Negative Indonesian attitudes toward China have longstanding historical roots, and a significant increase in popular distrust of China began in 2015.1 CCP influence efforts appear to have had a limited impact on shaping more positive public discourse on China.

Between 2020 and 2021, the proportion of Indonesians who saw China as a "revisionist power" jumped from 27 percent to 42 percent.2 Similarly, in 2021, 86 percent of Indonesians were concerned about Beijing’s political and strategic influence in the region, representing an increase of over 10 percent from 2020.3 Indonesians also expressed concern about China’s economic influence: in 2021, 65.9 percent of Indonesians reported distrust in growing Chinese economic influence, an increase of 4.5 percent from 2020. Public anger over Chinese workers entering Indonesia even as Indonesians were laid off en masse during the COVID-19 pandemic, along with recent slowdowns in projects like the Jakarta-Bandung high-speed railway, exacerbated Indonesian concerns about Chinese investments.

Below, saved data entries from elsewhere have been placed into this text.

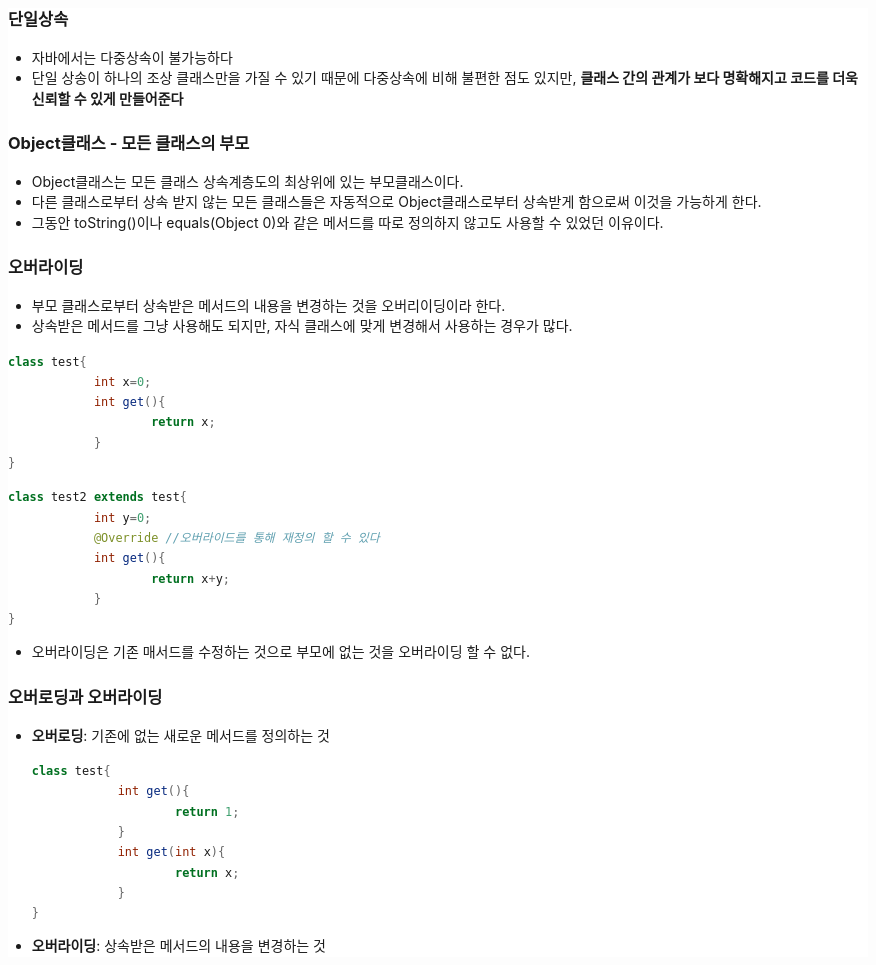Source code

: ### **단일상속**

- 자바에서는 다중상속이 불가능하다
- 단일 상송이 하나의 조상 클래스만을 가질 수 있기 때문에 다중상속에 비해 불편한 점도 있지만, **클래스 간의 관계가 보다 명확해지고 코드를 더욱 신뢰할 수 있게 만들어준다**

### **Object클래스 - 모든 클래스의 부모**

- Object클래스는 모든 클래스 상속계층도의 최상위에 있는 부모클래스이다.
- 다른 클래스로부터 상속 받지 않는 모든 클래스들은 자동적으로 Object클래스로부터 상속받게 함으로써 이것을 가능하게 한다.
- 그동안 toString()이나 equals(Object 0)와 같은 메서드를 따로 정의하지 않고도 사용할 수 있었던 이유이다.

### 오버라이딩

- 부모 클래스로부터 상속받은 메서드의 내용을 변경하는 것을 오버리이딩이라 한다.
- 상속받은 메서드를 그냥 사용해도 되지만, 자식 클래스에 맞게 변경해서 사용하는 경우가 많다.

```java
class test{
			int x=0;
			int get(){
					return x;
			}
}
```

```java
class test2 extends test{
			int y=0;
			@Override //오버라이드를 통해 재정의 할 수 있다
			int get(){
					return x+y;
			}
}
```

- 오버라이딩은 기존 매서드를 수정하는 것으로 부모에 없는 것을 오버라이딩 할 수 없다.

### 오버로딩과 오버라이딩

- **오버로딩**: 기존에 없는 새로운 메서드를 정의하는 것

    ```java
    class test{
    			int get(){
    					return 1;
    			}
    			int get(int x){
    					return x;
    			}
    }
    ```

- **오버라이딩**: 상속받은 메서드의 내용을 변경하는 것
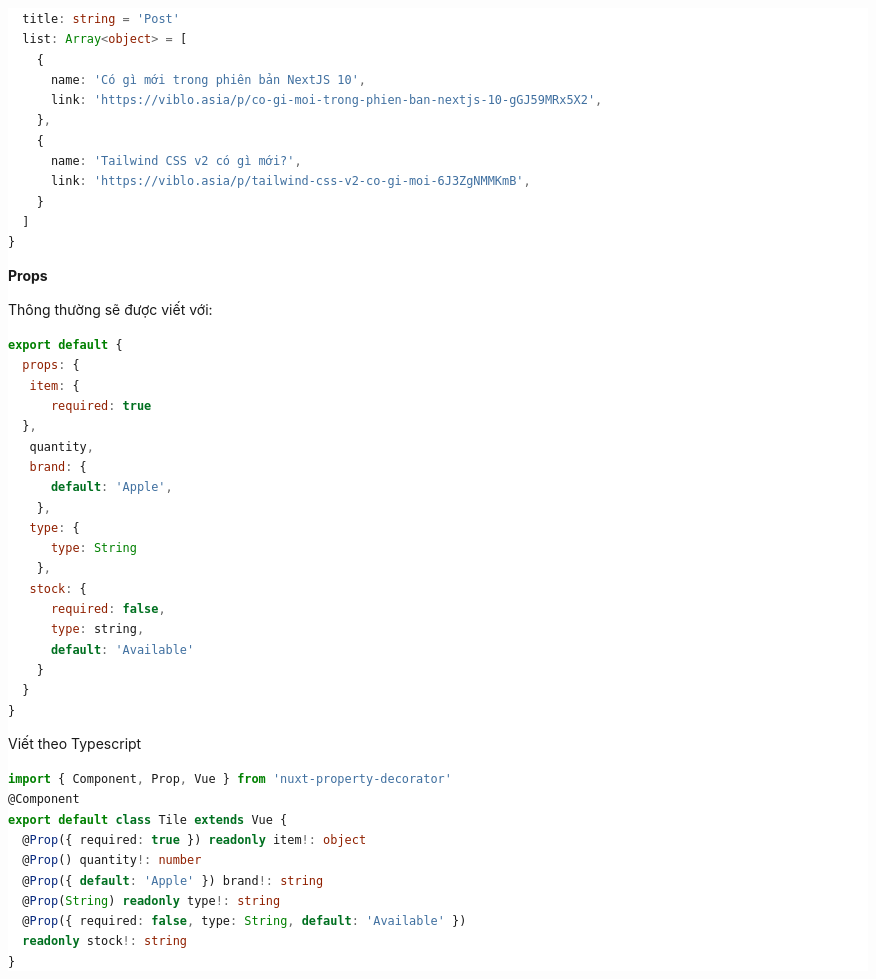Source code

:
 ```ts
  title: string = 'Post'
  list: Array<object> = [
    {
      name: 'Có gì mới trong phiên bản NextJS 10',
      link: 'https://viblo.asia/p/co-gi-moi-trong-phien-ban-nextjs-10-gGJ59MRx5X2',
    },
    {
      name: 'Tailwind CSS v2 có gì mới?',
      link: 'https://viblo.asia/p/tailwind-css-v2-co-gi-moi-6J3ZgNMMKmB',
    }
  ]
}
```

**Props**

Thông thường sẽ được viết với:
```js
export default {
  props: {
   item: {
      required: true  
  },
   quantity,
   brand: {
      default: 'Apple',
    },
   type: {
      type: String
    },
   stock: {
      required: false,
      type: string,
      default: 'Available'
    }
  }
}
```
Viết theo Typescript

```ts
import { Component, Prop, Vue } from 'nuxt-property-decorator'
@Component
export default class Tile extends Vue {
  @Prop({ required: true }) readonly item!: object
  @Prop() quantity!: number
  @Prop({ default: 'Apple' }) brand!: string
  @Prop(String) readonly type!: string
  @Prop({ required: false, type: String, default: 'Available' })
  readonly stock!: string
}
```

By contrast, 63.6 percent supported growing American economic power in the region.4  

Negative opinion on China has led many ethnic Chinese Indonesian to feel unsafe. Disinformation accusing China and Chinese Indonesians of engaging electoral interference or other conspiracies have been associated with political violence for decades in Indonesia, including in post-election riots as recently as 2019.5 Opposition politicians like Prabowo Subianto-Sandiago have alluded to “stolen elections” and “puppet masters,” which some Indonesians interpret as confirmation of Chinese influence conspiracies, even though Beijing was not explicitly referenced.6 Producers of anti-Chinese disinformation have continued to create content through at least 2021.7

Not all feedback toward China is negative. In 2021, of the 10 ASEAN Dialogue Partners, China was viewed as the country that provided the most help to Indonesia.8  Indonesia has been relatively quieter in speaking up about the welfare of Uyghurs in Xinjiang compared to injustices committed against Muslims in other places such as Palestine.9 The Indonesian government, civil society, and the public alike are also very conscious to avoid taking sides in the US-China rivalry.10

header7 Future trajectory

The following are potential developments related to Beijing’s media influence in Indonesia that should be closely monitored in the coming years.

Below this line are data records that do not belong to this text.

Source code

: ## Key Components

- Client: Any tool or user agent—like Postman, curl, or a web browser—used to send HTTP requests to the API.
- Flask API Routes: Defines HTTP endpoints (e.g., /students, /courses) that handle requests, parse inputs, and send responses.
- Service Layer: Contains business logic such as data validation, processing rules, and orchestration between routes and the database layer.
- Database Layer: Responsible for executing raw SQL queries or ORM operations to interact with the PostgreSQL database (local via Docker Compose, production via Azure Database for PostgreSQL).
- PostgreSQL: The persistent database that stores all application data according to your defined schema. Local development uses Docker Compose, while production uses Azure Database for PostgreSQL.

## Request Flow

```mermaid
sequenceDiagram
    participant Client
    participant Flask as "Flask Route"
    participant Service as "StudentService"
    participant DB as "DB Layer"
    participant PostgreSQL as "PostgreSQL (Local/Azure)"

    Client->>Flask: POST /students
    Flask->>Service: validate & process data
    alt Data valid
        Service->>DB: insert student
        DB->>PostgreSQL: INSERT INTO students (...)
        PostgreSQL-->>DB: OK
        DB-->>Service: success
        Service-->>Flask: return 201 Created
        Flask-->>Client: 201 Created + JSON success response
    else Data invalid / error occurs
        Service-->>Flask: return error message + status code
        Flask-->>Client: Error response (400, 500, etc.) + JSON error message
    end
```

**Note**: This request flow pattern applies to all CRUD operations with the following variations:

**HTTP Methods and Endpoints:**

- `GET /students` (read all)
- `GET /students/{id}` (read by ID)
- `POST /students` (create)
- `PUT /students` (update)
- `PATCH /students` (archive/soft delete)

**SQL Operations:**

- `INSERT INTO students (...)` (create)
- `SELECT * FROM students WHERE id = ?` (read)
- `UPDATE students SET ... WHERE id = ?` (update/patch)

  • Focus on social media: COVID-19 travel restrictions have severely limited sponsored journalist visits and educational exchanges. As this vector for influence recedes, the CCP could shift toward other media influence tactics. CRI has been successful in garnering a relatively large following on Facebook, and other Chinese state media have expanded their audiences by partnering with social media influencers. Chinese authorities could begin investing more in messaging on platforms such as TikTok, which has become increasingly popular among Indonesia’s youth.
  • Changes in political attitudes toward China, particularly in regard to Xinjiang: Researchers should monitor how the Indonesian government and other influential actors like Islamic organizations balance their approaches to the US-China geopolitical rivalry, and whether commentators will continue to self-censor on controversial, high-profile issues like Xinjiang in an effort to avoid controversy.
  • Long-term impact of content partnerships: It remains unclear whether the various cooperation agreements between Chinese state media and their private- and public-sector Indonesian counterparts will result in more content sharing or gradually taper off, as has been observed in other countries. Financial troubles in the media industry that have been exacerbated by COVID-19 may provide more appetite for CCP sponsorship in Indonesian media.